Work instruction:
Print every line below exactly. Skip the pictures.

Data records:
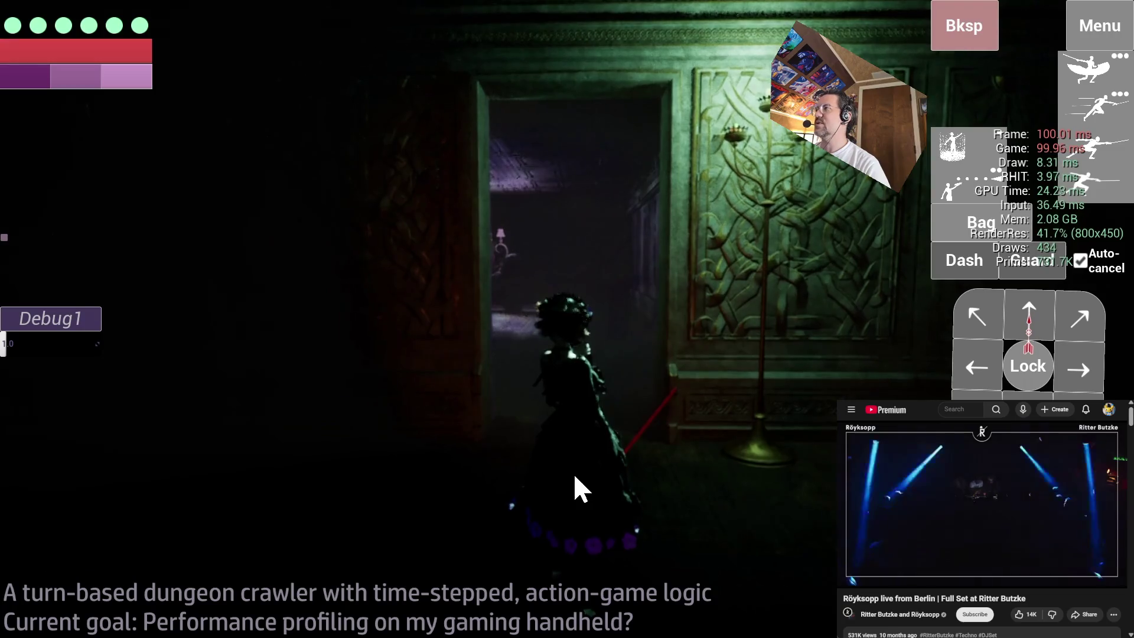
key(alt+Tab)
click(436, 187)
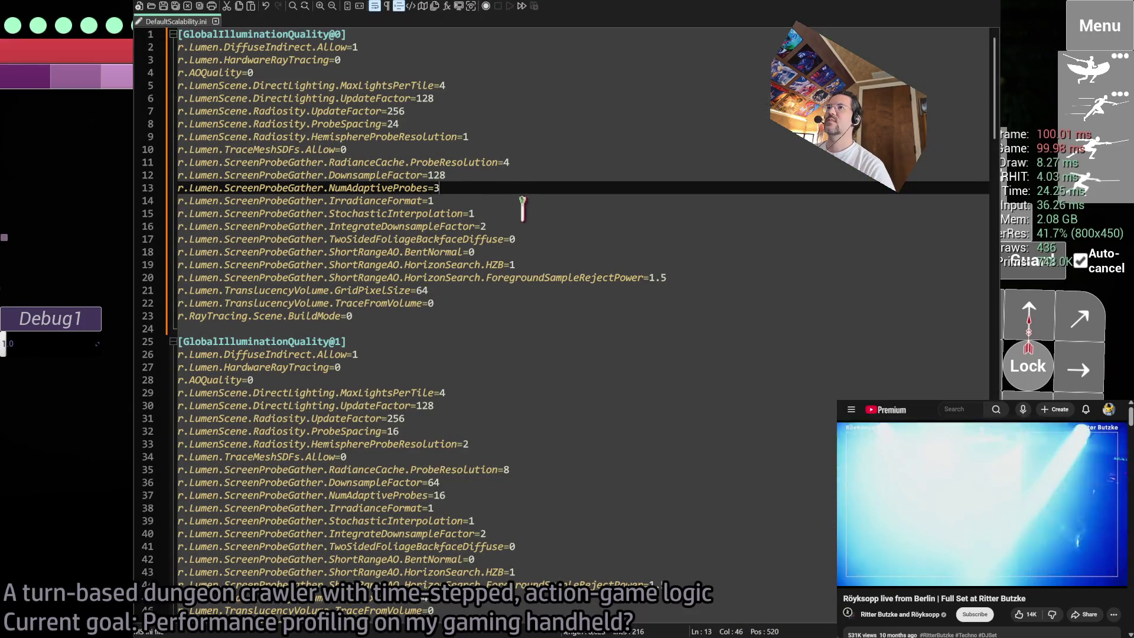
- Set level-0 NumAdaptiveProbes to 32, then locate line 21 GridPixelSize=64 before returning to the game
text(2)
key(Down)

Your response:
key(alt+Tab)
click(436, 187)
- Set level-0 NumAdaptiveProbes to 32, then locate line 21 GridPixelSize=64 before returning to the game
text(2)
key(Down)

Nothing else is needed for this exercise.